Most people in Australia know that the night of August the 9th was census night. What was new about this one is that this was the first one that could be filled out online.
What most people also now know is that the online census was a complete failure. Tens of thousands of people were unable to complete the census, and the ABS website failed. For hours, people were unable to access the site.
This was no surprise to me, and most likely anyone else who has a decent understanding of how to engineer network services to handle heavy loads.
The loads we are talking about astronomical compared to normal loads experienced by many systems.
A newspaper report suggested that the ABS had load tested the system (as they should) prior to implementation and it could handle 1,000,000 hits an hour. Yeah that’s great. Unless your system gets a million hits a second. This is the most likely scenario that occurred as virtually every family in Australia said after dinner on Tuesday night, “let’s get this out of the way”.
I used to work for Tabcorp and year after year, their systems crashed on Melbourne Cup day (this was a dozen years ago, so it’s most likely much better engineered now). The problem was that the spike in load for that brief time leading up to the cup is far more that the system’s regular load. We’re not talking double here, we’re talking about 50 times your normal traffic. The point is, it’s very hard to engineer for such peak loads.
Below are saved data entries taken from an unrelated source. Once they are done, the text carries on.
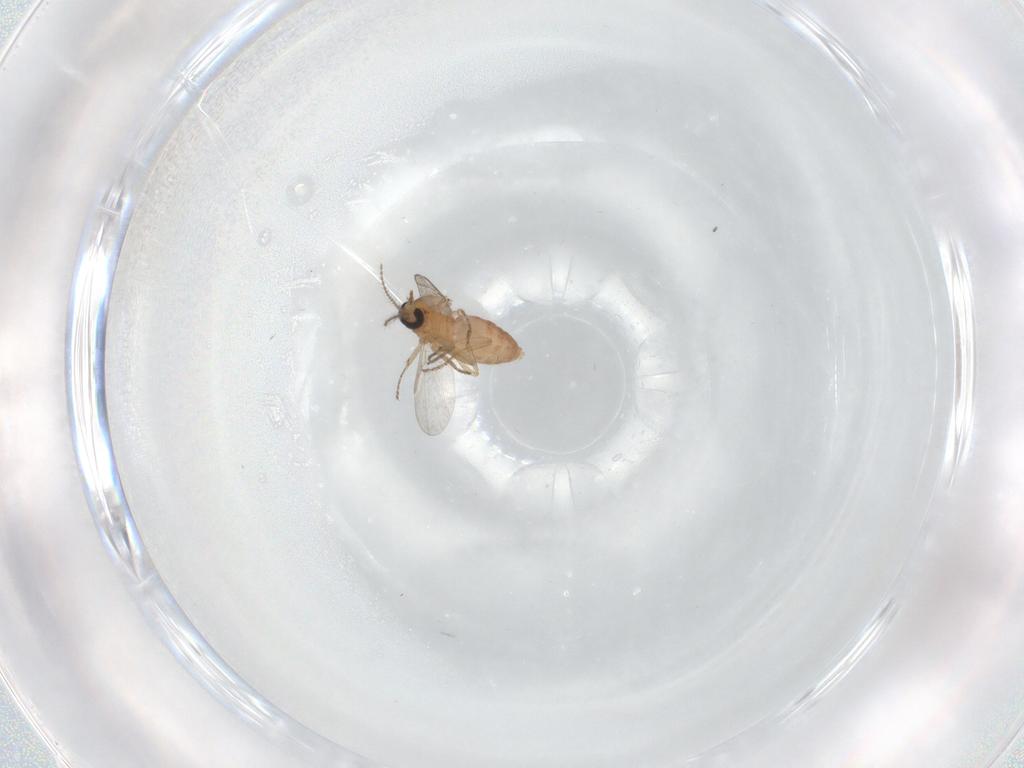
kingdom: Animalia
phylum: Arthropoda
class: Insecta
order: Diptera
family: Ceratopogonidae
The ABS chiefs had an excuse. It wasn’t the load; we’d tested for that. It was a denial of service (DOS) attack.Well having worked for the public service before (like many Australians) I could see that one for what it most likely was; a bureaucrat’s excuse. I may be cynical, but I wouldn’t be surprised if they had meetings beforehand, planning excuses if the system didn’t work. After all, may as well be prepared.
I call that excuse as most likely bull. Calling on past experience as a computer security professional I find it very hard to believe that the systems implemented by the ABS wouldn’t have DOS protection. Why? Because they have things called firewalls and intrusion prevention systems that detect these and stop them.
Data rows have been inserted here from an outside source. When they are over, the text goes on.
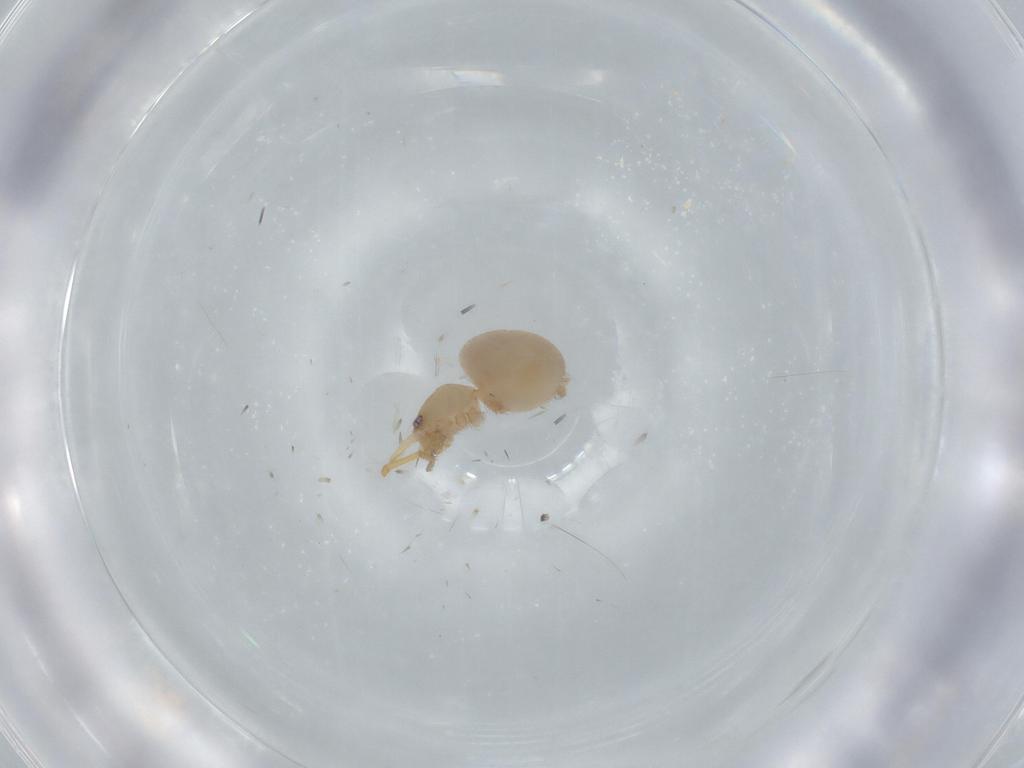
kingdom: Animalia
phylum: Arthropoda
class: Arachnida
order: Araneae
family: Oonopidae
But what is a denial of service attack? It’s a fairly basic attack. What the attacker does is send a large amount of requests to a site in an attempt to overwhelm it.
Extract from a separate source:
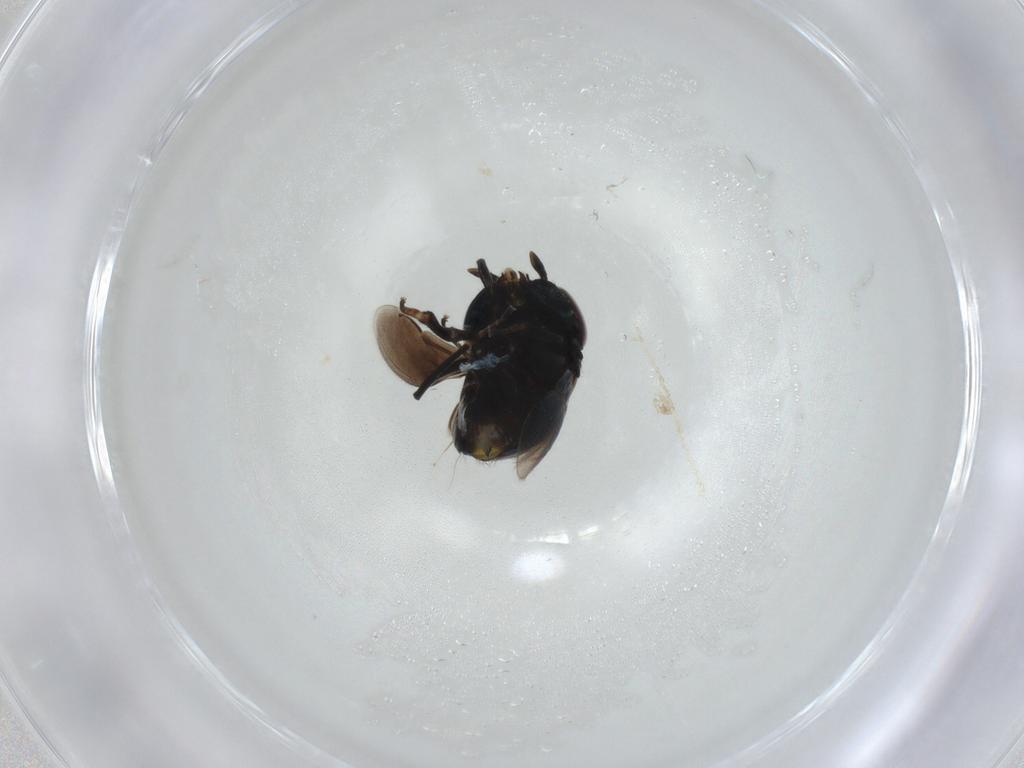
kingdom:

One way to do this is to open thousands and thousands of half open connections. The way a PC connects to a server is by a thing known as a 3 way handshake. The PC requests a connection. The server responds by saying I have a connection and the PC responds back saying I’ll take that connection. If the PC doesn’t responds, the server waits for a time with a connection waiting for the response. Do this thousands of times and the server runs out of connections.
That is the description of a simple attack. To the best of my knowledge, modern systems are completely immune to simple attacks like this, but there are likely to be other types of similar attacks that are more effective.
Anyway, the bottom line is that a DOS attack either isn’t likely or shows that they weren’t very prepared, as this article in the Sydney Morning Herald says.
Update: What we are seeing now is typical public services shenanigans as those responsible for the debacle duck for cover. All very predictable as public service heads blame IBM. This is why they hire external consultants; so that they can ensure that when heads roll, it’s not theirs. IBM will be doing the same thing; seeking a scapegoat. Most likely a senior contractor. Definitely not management Either that or looking at the contract and pointing out that they delivered as per the specifications in the contract.
what has also come out in the press is that other computing experts have come out and said exactly what I have said. That a DOS attack is unlikely and that the load experienced was simply beyond the capacity of the system to cope.